I have, in front of me, a copy of the Nikka News. The chairman of Nikka, the original Japanese whisky company, is Takeshi Taketsuru who, as you will know, is also chairman of Ben Nevis Distillery.

On his return home from a recent visit to Fort William, after seeing the resumption of whisky distilling at the Ben Nevis, he took with him all the local papers which covered the story - Roamer Column and all - and all the words and pictures have been reproduced in the latest Nikka News.

Apparently we now have the cue for a new whisky which is to be named ‘The End Blend’. The End Blend? Well may you ask.

It is being produced solely for the Scottish Crafts and Whisky Centre in Fort William to mark the contention by the proprietor of this West End establishm­ent that the West Highland Way ends in the vicinity of the portals of his emporium.

The label depicts a wayfarer in shorts – well, he would be on a whisky bottle label – completing the long and winding road down Lundavra towards a sign proclaimin­g ‘Fort William.
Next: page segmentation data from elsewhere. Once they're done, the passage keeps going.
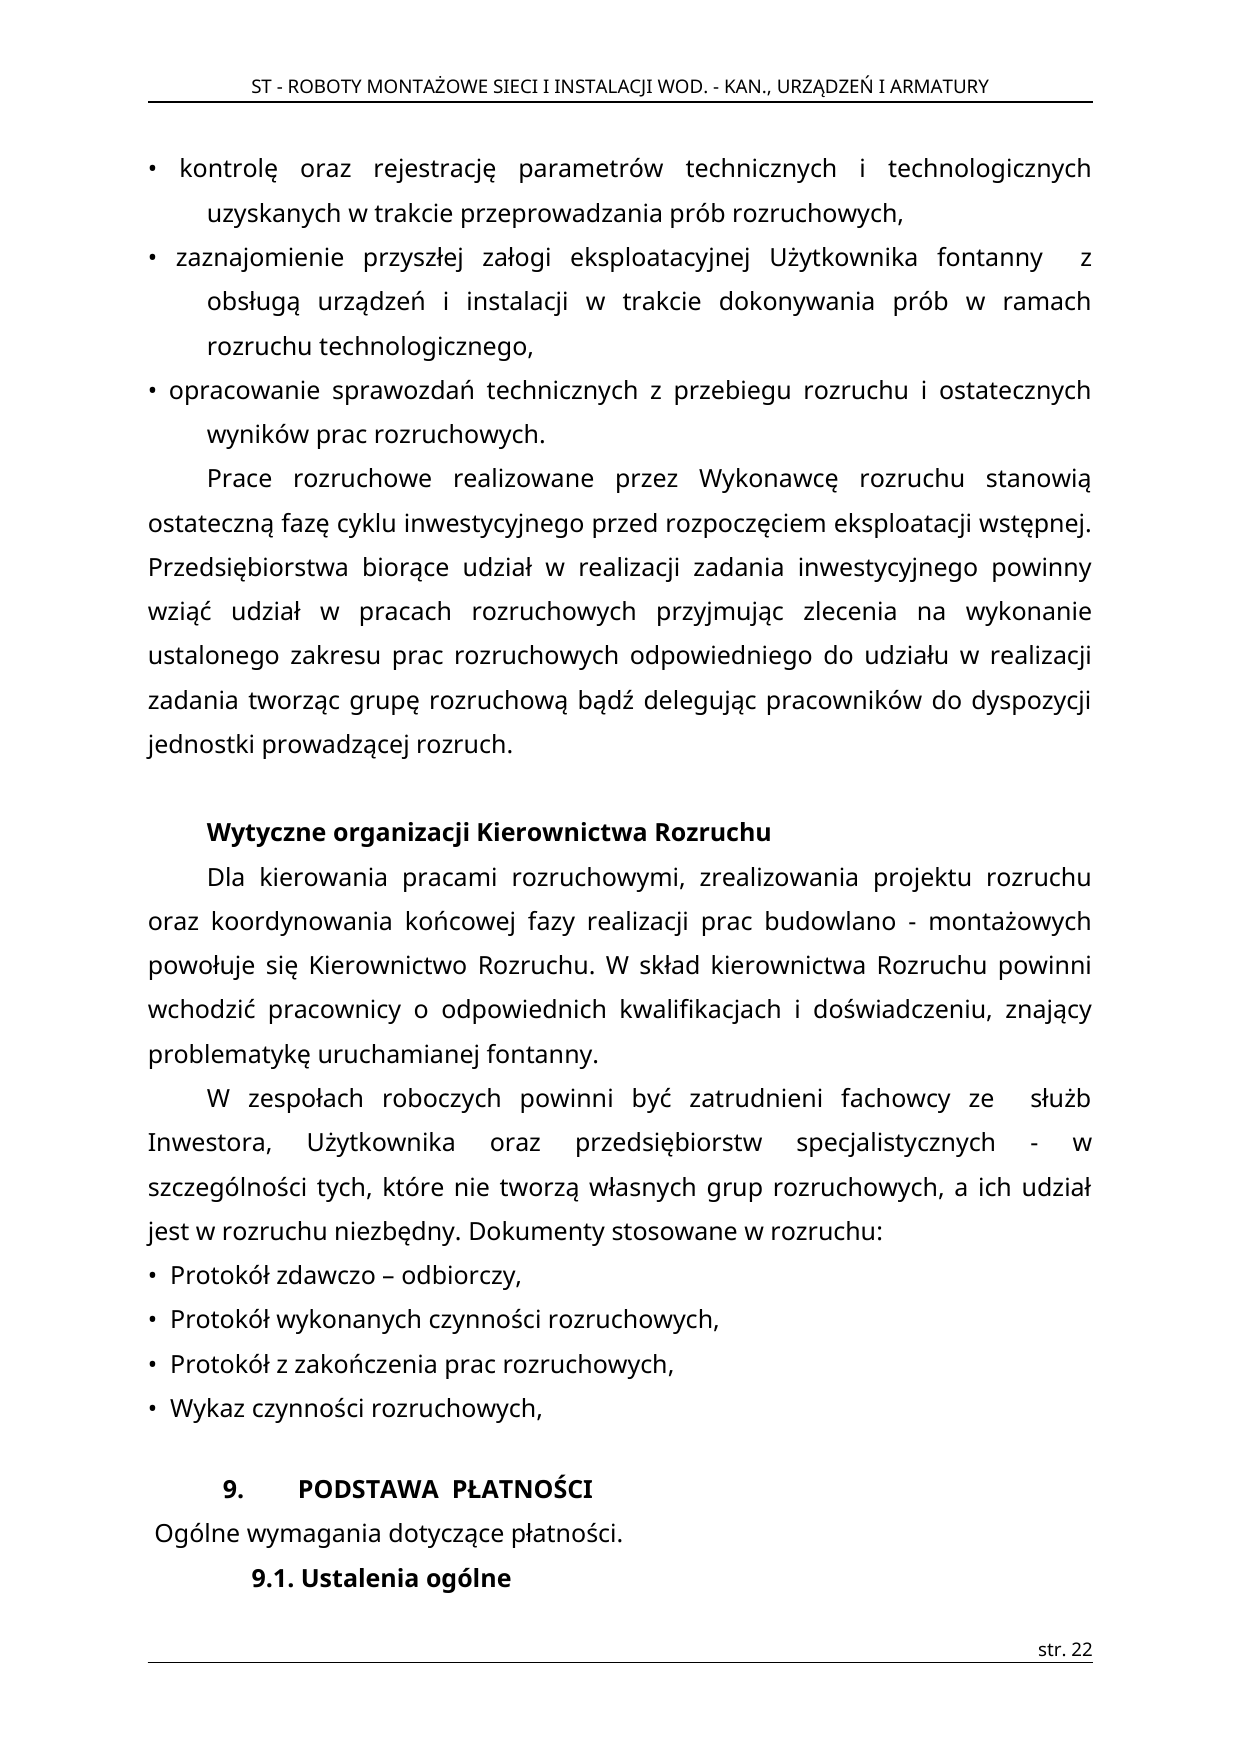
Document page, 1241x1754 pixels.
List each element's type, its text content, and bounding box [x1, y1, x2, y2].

text Wytyczne organizacji Kierownictwa Rozruchu [148, 815, 1093, 849]
text W zespołach roboczych powinni być zatrudnieni fachowcy ze służb Inwestora, Użytkownika oraz przedsiębiorstw specjalistycznych - w szczególności tych, które nie tworzą własnych grup rozruchowych, a ich udział jest w rozruchu niezbędny. Dokumenty stosowane w rozruchu: [148, 1081, 1093, 1248]
text • Protokół z zakończenia prac rozruchowych, [148, 1346, 1093, 1380]
text Prace rozruchowe realizowane przez Wykonawcę rozruchu stanowią ostateczną fazę cyklu inwestycyjnego przed rozpoczęciem eksploatacji wstępnej. Przedsiębiorstwa biorące udział w realizacji zadania inwestycyjnego powinny wziąć udział w pracach rozruchowych przyjmując zlecenia na wykonanie ustalonego zakresu prac rozruchowych odpowiedniego do udziału w realizacji zadania tworząc grupę rozruchową bądź delegując pracowników do dyspozycji jednostki prowadzącej rozruch. [148, 461, 1093, 761]
text • opracowanie sprawozdań technicznych z przebiegu rozruchu i ostatecznych wyników prac rozruchowych. [148, 372, 1093, 451]
text 9.1. Ustalenia ogólne [148, 1560, 1093, 1594]
text Ogólne wymagania dotyczące płatności. [148, 1516, 1093, 1550]
text • Protokół zdawczo – odbiorczy, [148, 1258, 1093, 1292]
text • kontrolę oraz rejestrację parametrów technicznych i technologicznych uzyskanych w trakcie przeprowadzania prób rozruchowych, [148, 151, 1093, 229]
text • Wykaz czynności rozruchowych, [148, 1391, 1093, 1425]
subtitle PODSTAWA PŁATNOŚCI [223, 1472, 1093, 1506]
text Dla kierowania pracami rozruchowymi, zrealizowania projektu rozruchu oraz koordynowania końcowej fazy realizacji prac budowlano - montażowych powołuje się Kierownictwo Rozruchu. W skład kierownictwa Rozruchu powinni wchodzić pracownicy o odpowiednich kwalifikacjach i doświadczeniu, znający problematykę uruchamianej fontanny. [148, 859, 1093, 1071]
text • zaznajomienie przyszłej załogi eksploatacyjnej Użytkownika fontanny z obsługą urządzeń i instalacji w trakcie dokonywania prób w ramach rozruchu technologicznego, [148, 239, 1093, 362]
text • Protokół wykonanych czynności rozruchowych, [148, 1302, 1093, 1336]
Now for a drop of The End Blend’.

So now we await with interest the emergence at the Glen Nevis ‘end’ of drams like ‘Achriabach Amber’, ‘Achintee Angels Share’ and ‘Glen Nevy Bevy’.

He wasn’t a West Highland Wayfarer. No, but he certainly was an enterprisi­ng backpacker. There he was, standing in the bus shelter at Claggan Road end, wielding a small branch of a tree on the end of which was a large piece of cardboard with ‘Destinatio­n Mallaig’ crayonned on it. It was pouring rain, but he remained dry as he pointed his sign out of the shelter. And he got a lift.

Al Ness, the fella, not the place name, has opened the upstairs of the Granite House as an additional sales floor for the J&K (&A) Ness gift shop. And the posties had a field day taking every item of stock into the premises.

Never in the annals of Royal Mail has so much material been delivered to one shop at one time. And, I’m delighted to say, among the packages was a large clock, reminiscen­t of the one which fronted the old Post Office.

The Ness clock, only a few yards away from the site of the old Post Office, will provide yet another timely cog in the regenerati­on of the west end of town.

You’ll have read about Macdonald’s Smoked Produce in Glenuig and the fact Smokin’ Simon has been perfecting a new line – smoked alligator! Well, on Monday, a towrist couple from furth of Scotland came in to the Glenuig Smokery to have a look round. In one of the freezers was, shall we say, ‘half an alligator’.

The visitors gazed at it and asked where it had come from. Quick as a flash, a sales rep who was paying a call to Smokin’ Simon’s premises, replied. ‘Oh, they’re bred around here. Did you not see them in the water close to the shore’? The lady shrieked and ran, yelling at the top of her voice to her children who were playing outside: ‘Martin, Susanne, get back in the car quick. There’s alligators over there’!

We all had a flutter on the Grand National on Saturday. And, on Monday, there were big queues at the payout counters in local betting shops. Notable among the winning punters was Pat Cain, who was waiting his turn to collect at Ladbrokes.

Pat, and a half dozen other successful locals in the queue, chatted away till it was his turn to ‘cain the bookie’.

He handed over his betting slip. One look at it from the other side of the counter was enough for Pat to be told instantly: ‘That’s not ours, Pat, it’s for Parade Racing.’

So poor Pat the punter, who had come all the way along the street during his lunch break from Wynne the Butchers, where he works, had to retrace his steps to Parade Racing – the bookie’s office directly above Wynne’s!

Next day, Paul Kearney was asked to put on a football bet for a pal. The right money was folded into the betting slip so Paul didn’t bother looking at it.

Handed the lot over the counter and was met with the comment: ‘I’m surprised a Celtic fan like you is having a bet on Motherwell to beat them tonight’! Aye, Paul had been an unwitting messenger with a fairly large wager on ’Well. Pity, though, he hadn’t doubled the bet – he’d have had some consolatio­n as Motherwell won!